I dubbi dell’esecutivo sulla possibilità di far votare alcune regioni a luglio si trasformano in uno stop. Durante il Consiglio dei Ministri, infatti, diversi esponenti del governo hanno bocciato il decreto arrivato sul tavolo dalla riunione, che prevedeva lo scenario di un voto a macchia di leopardo. L’idea originaria era quella di fissare al 2 agosto la proroga dei consigli regionali in scadenza, lasciando ai governatori la possibilità di decidere se indire il voto a luglio o a in autunno, tra settembre e ottobre. La finestra doveva essere quella delle otto settimane antecedenti il 2 agosto e dei sessanta giorni successivi. Questa strada, però, ha registrato tra l’altro l’opposizione del ministro della Salute Roberto Speranza. Davvero pensate una campagna elettorale a luglio?, il senso dei ragionamenti del responsabile della Salute, secondo quanto riferiscono alcune fonti. E ancora: teniamo chiuse le scuole e facciamo le campagne elettorali? Di conseguenza, l’esecutivo ha messo nero su bianco un meccanismo diverso: proroga al 31 agosto, possibili elezioni nelle quattro settimane precedenti e nei sessanta giorni successivi. La finestra, dunque, abbraccia questo arco temporale per le regionali: 9 agosto-1 novembre.

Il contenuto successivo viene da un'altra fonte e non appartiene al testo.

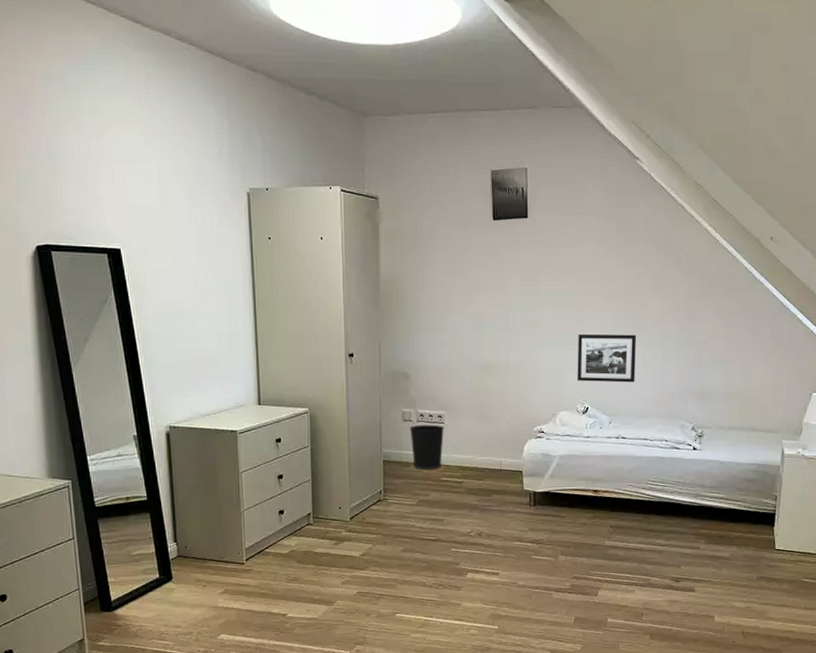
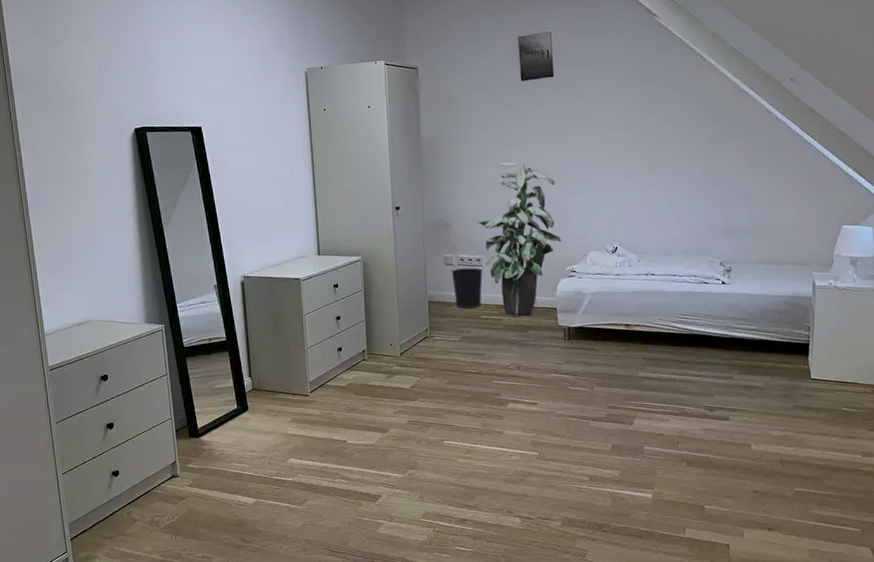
indoor plant: none [441,309,530,480] -> present [478,161,562,317]
picture frame: present [577,333,637,383] -> none [605,177,662,224]

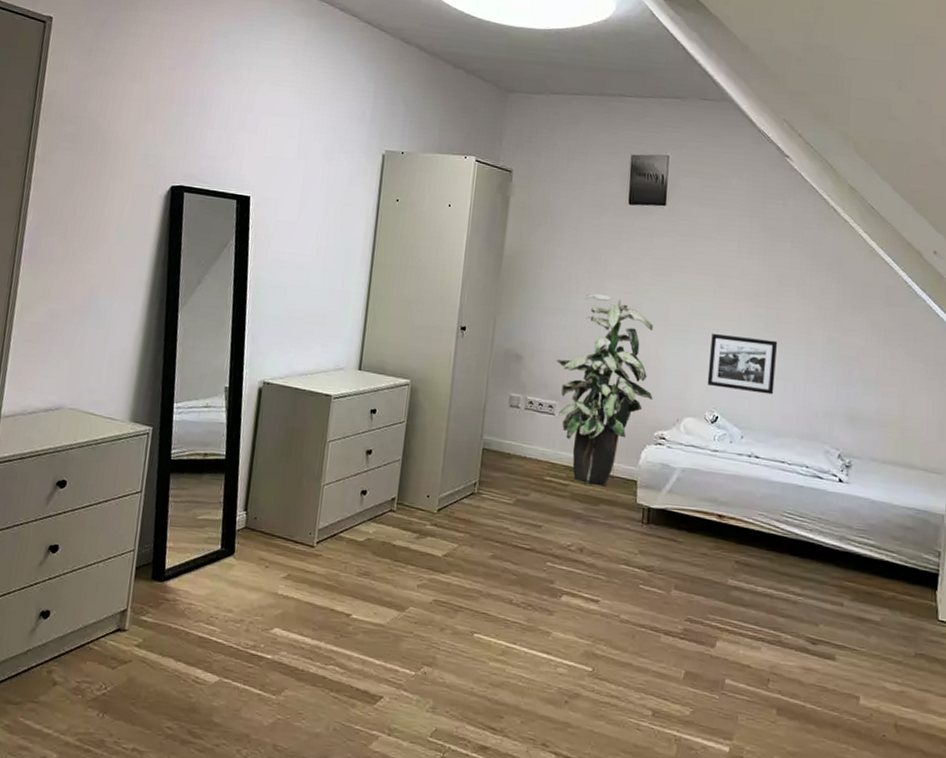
wastebasket: present [451,267,483,309] -> none [515,412,555,466]
picture frame: none [605,177,662,224] -> present [707,333,778,395]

Fallisce, insomma, il pressing di Vincenzo De Luca, che avrebbe preferito il voto in luglio mosso forse anche da ragioni politiche simili a quelle del ligure Giovanni Toti. Proprio Toti voleva sfruttare i tempi strettissimi per evitare la spaccatura che andava profilandosi nel centrodestra. E lo stesso vale per De Luca, che per lunghi mesi ha dovuto contrastare l’ostilità della segreteria nazionale dem, orientata su un patto con gli stellati per la candidatura unitaria giallorossa del ministro Sergio Costa. Per Zaia, invece, era soprattutto un problema interno all’area di centrodestra: l’intenzione era quella di chiudere in fretta la partita veneta con elezioni il 12 luglio, per dedicarsi poi alla sfida nazionale sulla leadership.

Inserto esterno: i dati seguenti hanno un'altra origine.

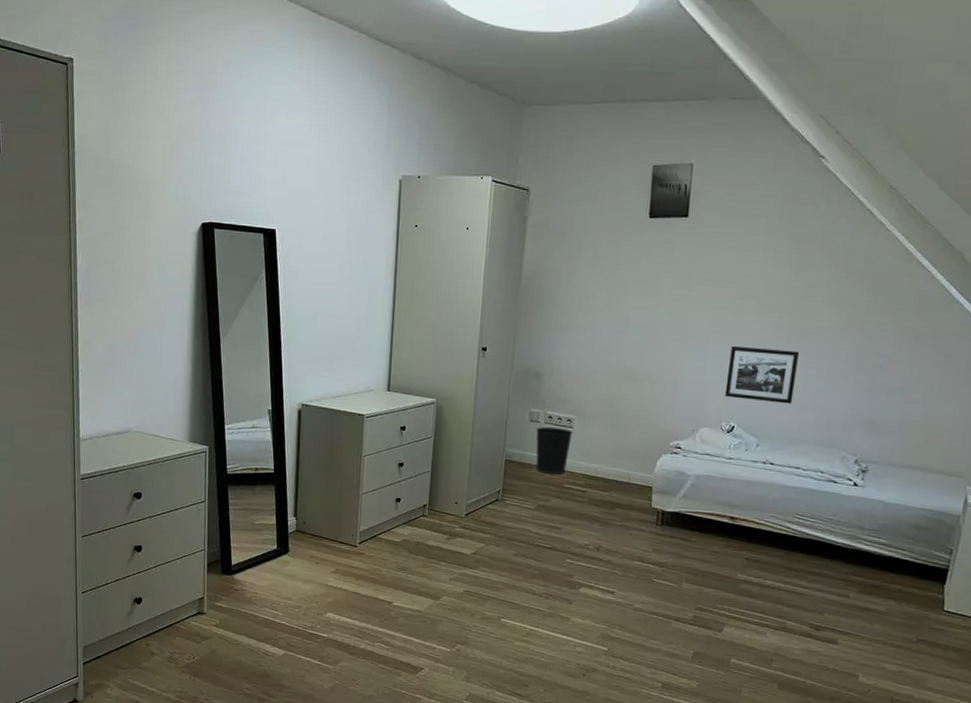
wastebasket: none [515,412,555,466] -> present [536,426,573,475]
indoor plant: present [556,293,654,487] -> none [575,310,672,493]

Improbabile quindi un voto in estate, che realisticamente avrebbe danneggiato l’affluenza, in un contesto dove le elezioni politiche, qualora dovessimo essere rimessi in condizione di uscire, sono l’ultimo dei pensieri degli italiani. Ma non l’ultimo pensiero di consiglieri, assessori, aspiranti governatori a quanto pare, che dovranno triplicare gli sforzi, in qualunque parte d’Italia, per ricercare pacchetti voto e non far disintegrare le reti locali di alleanze precarie e bande elettorali, che saranno pressate fortemente da richieste di favori da parte di cittadini in difficoltà, senza girarci intorno.